- DOCUMENT SECTION -
....................
Treatment of an amyloid disorder such as sporadic inclusion-body myositis (s-IBM) is even more complicated. Similar to AD, abnormal accumulation of Aβ can be found in the muscle of s-IBM patients, which suggests that passive administration of Aβ-specific antibodies might represent a viable treatment option. However, the efficacy of this therapeutic intervention will depend primarily on the modus operandi of Aβ-specific antibodies. Abnormal Aβ accumulation is an intracellular rather than extracellular phenomenon in s-IBM. In AD, it is thought Aβ-specific antibodies can directly bind to extracellular plaques and facilitate removal through an Fc receptor-mediated scavenging mechanism.52 If this is the predominant mode of action, then it is unlikely that Aβ-specific antibodies will be able to purge s-IBM patients of intracellular inclusions. However, it was also proposed in AD that Aβ-specific antibodies function by peripherally sequestering Aβ, thus limiting the formation of new plaques in the brain. Sequestration of Aβ with antibodies might represent an excellent means to thwart the progression of s-IBM if Aβ is an essential and causative element of disease pathogenesis.
....................
Collected data:

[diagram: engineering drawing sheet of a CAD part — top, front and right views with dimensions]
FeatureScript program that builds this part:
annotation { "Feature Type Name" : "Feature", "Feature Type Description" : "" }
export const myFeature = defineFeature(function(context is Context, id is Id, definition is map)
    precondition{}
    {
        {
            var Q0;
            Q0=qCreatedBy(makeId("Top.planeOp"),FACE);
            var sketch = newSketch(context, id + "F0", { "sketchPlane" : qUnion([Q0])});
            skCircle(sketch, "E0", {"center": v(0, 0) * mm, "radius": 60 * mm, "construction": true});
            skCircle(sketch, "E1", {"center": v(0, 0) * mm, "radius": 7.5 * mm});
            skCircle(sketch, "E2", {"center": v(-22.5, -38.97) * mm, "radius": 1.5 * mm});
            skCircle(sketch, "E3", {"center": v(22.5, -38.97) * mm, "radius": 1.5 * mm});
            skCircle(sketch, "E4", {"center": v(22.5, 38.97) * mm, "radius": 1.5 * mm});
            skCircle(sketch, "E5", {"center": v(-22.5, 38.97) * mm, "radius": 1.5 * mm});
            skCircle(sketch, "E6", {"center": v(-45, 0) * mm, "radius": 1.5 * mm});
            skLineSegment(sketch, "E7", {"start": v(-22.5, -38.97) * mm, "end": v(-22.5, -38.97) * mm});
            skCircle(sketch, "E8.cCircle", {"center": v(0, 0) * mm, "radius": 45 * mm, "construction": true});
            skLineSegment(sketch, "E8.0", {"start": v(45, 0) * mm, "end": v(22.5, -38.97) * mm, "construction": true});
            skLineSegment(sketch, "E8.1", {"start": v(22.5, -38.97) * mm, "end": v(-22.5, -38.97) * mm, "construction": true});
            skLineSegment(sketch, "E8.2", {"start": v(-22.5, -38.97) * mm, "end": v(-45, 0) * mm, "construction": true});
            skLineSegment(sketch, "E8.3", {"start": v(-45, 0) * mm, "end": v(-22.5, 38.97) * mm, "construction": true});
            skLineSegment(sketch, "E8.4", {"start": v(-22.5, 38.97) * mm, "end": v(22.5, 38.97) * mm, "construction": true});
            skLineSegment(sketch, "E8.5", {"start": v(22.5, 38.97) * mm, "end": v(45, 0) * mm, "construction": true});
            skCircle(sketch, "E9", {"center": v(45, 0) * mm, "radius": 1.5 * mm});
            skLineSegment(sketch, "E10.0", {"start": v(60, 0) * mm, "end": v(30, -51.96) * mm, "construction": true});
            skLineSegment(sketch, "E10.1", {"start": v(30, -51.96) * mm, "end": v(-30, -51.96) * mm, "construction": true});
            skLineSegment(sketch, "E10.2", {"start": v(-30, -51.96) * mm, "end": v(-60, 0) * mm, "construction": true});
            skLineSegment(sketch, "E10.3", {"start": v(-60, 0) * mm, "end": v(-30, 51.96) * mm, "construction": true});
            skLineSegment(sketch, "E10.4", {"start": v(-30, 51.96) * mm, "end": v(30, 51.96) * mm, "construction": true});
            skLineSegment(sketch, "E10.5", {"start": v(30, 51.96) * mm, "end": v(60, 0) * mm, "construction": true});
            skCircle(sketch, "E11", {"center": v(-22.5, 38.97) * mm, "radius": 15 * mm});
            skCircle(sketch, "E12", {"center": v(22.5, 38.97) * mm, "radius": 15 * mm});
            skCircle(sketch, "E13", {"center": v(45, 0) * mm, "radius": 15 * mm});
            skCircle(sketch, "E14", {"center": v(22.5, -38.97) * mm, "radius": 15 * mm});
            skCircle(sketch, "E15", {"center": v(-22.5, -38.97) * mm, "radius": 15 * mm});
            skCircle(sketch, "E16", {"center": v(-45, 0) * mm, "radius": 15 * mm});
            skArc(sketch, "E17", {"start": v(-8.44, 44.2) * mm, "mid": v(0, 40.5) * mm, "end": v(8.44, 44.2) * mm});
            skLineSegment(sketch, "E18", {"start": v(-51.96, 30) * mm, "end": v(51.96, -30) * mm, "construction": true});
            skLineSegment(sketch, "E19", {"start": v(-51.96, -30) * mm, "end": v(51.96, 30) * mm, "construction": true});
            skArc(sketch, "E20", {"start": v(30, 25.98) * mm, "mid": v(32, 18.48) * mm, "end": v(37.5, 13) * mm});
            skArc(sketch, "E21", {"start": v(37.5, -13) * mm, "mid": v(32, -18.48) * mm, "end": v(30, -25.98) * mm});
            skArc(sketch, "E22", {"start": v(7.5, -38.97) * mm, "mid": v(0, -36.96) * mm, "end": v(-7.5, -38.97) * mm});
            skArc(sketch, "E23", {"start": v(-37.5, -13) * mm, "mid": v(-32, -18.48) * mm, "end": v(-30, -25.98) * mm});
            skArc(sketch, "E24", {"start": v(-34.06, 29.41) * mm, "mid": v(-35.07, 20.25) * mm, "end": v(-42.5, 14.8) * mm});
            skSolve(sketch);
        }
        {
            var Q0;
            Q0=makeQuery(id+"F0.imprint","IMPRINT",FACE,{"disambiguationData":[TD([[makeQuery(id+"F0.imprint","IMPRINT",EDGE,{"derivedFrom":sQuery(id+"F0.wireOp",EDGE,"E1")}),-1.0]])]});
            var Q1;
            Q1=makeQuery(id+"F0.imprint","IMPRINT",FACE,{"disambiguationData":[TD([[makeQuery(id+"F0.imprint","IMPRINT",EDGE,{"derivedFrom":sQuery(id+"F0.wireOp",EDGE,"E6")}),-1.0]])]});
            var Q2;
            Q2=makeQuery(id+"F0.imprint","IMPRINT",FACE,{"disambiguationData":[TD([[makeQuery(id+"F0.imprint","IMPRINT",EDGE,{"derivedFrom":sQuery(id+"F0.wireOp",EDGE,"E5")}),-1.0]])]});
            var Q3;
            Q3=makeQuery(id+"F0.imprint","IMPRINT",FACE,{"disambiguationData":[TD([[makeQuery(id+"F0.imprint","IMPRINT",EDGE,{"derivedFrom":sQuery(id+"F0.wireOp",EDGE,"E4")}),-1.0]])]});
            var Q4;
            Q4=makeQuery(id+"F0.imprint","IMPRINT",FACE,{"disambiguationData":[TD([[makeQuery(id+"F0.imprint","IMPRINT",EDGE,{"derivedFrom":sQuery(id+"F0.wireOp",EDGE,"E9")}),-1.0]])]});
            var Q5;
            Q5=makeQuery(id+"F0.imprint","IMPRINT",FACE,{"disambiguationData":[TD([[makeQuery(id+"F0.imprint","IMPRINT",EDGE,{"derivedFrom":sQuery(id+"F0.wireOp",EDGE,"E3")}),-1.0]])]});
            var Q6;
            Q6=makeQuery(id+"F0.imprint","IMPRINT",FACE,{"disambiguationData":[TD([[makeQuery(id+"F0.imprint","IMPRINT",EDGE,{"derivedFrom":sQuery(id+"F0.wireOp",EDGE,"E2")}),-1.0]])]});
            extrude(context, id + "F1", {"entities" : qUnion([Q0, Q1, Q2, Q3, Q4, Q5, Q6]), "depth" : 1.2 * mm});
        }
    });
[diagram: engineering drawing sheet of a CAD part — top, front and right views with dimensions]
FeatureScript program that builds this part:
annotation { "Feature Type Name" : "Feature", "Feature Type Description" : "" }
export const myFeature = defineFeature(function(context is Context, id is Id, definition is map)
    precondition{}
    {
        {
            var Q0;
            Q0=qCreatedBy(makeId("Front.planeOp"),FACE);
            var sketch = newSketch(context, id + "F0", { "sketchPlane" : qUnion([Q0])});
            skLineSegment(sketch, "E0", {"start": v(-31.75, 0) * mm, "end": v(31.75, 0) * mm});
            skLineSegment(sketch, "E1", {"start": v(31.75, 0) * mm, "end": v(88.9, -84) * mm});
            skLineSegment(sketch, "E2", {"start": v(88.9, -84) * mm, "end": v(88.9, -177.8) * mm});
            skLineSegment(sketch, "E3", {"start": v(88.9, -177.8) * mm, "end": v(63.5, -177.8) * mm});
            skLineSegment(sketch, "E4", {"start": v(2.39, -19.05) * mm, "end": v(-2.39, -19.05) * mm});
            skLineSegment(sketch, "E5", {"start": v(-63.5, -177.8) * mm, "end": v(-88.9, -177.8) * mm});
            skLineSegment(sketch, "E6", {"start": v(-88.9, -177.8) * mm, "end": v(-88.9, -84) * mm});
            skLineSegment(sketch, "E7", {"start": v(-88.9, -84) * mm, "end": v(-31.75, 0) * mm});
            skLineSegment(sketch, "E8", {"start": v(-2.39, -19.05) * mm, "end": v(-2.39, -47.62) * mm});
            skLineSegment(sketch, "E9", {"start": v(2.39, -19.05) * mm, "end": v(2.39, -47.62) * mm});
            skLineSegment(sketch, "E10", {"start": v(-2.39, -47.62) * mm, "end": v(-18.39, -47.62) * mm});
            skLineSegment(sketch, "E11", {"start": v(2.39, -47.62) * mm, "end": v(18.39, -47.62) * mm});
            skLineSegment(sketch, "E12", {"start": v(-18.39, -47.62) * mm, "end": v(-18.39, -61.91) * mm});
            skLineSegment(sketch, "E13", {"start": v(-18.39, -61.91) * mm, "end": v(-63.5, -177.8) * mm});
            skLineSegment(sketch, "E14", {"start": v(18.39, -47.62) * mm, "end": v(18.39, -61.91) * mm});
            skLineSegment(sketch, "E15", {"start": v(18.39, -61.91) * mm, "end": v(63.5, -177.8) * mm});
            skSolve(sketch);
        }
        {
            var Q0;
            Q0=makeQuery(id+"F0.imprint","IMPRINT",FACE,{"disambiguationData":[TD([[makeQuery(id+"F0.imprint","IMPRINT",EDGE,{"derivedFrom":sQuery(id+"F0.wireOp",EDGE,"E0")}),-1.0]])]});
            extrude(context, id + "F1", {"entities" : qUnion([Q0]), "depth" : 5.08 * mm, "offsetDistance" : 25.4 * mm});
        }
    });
....................
- TASKS -
(1) Answer these questions using the passage on antibody treatment for s-IBM:
(a) In s-IBM, is abnormal Aβ accumulation an intracellular or an extracellular phenomenon?
(b) In AD, through what mechanism are Aβ-specific antibodies thought to help remove extracellular plaques?
(c) What other way of working was proposed for Aβ-specific antibodies in AD, and what would it limit?
(2) Supply what comes next in the passage on antibody treatment for s-IBM, starting after its last sentence.
These rows have nothing to do with the text.

- WRITTEN RESPONSES -
(1)
(a) Intracellular.
(b) An Fc receptor-mediated scavenging mechanism.
(c) Peripherally sequestering Aβ, which would limit the formation of new plaques in the brain.

(2)
Another mode of treatment in s-IBM patients emerges from the fact that a clonal and fully functional population of CTL can be found interacting with cells comprising the muscle.53 The presence of a clonal T-cell population in a degenerative disorder immediately gives rise to the assumption that the process is autoimmune in nature; however, it is equally probable that the CTL are reactive against a persistent pathogen that has sought refuge in the muscle. Indeed, there is precedence in the literature to support that individuals harboring a persistent viral infection (e.g., HIV-1 and HTLV-1) can present with s-IBM,54 yet it remains to be determined whether an infectious agent represents a causative element in the disease process. Given the established link between inflammatory metabolites and amyloidogenesis,55 it is plausible that chronic CTL engagement of muscles fibers triggers intracellular Aβ accumulation in s-IBM patients. If this is the case, then it becomes of the utmost importance to impede the inflammatory response. However, one must approach this quest with caution. It is not sensible to interfere with the inflammatory response if s-IBM patients harbor a persistent infection in the muscle. To do so would undoubtedly favor the pathogen. However, if s-IBM is an autoimmune disease, then blockade of immune function might provide some relief (assuming that the associated amyloidosis is not a self-perpetuating pathogenic process). The key to treatment may rest in defining the specificity of CTL clones isolated from s-IBM patients. Through the use of peptide libraries and protein databases, it should be possible to determine whether the CTL found in s-IBM patients are specific to a pathogen or a self-protein. Because treatment of persistent infection and autoimmune disease lie at the opposite ends of the spectrum, determination of CTL specificity could provide a much needed clue to unlock the etiology of the disease and direct clinicians toward the most appropriate therapeutic interventions.

Footnotes

Disclosure: The author reports no conflicts of interest.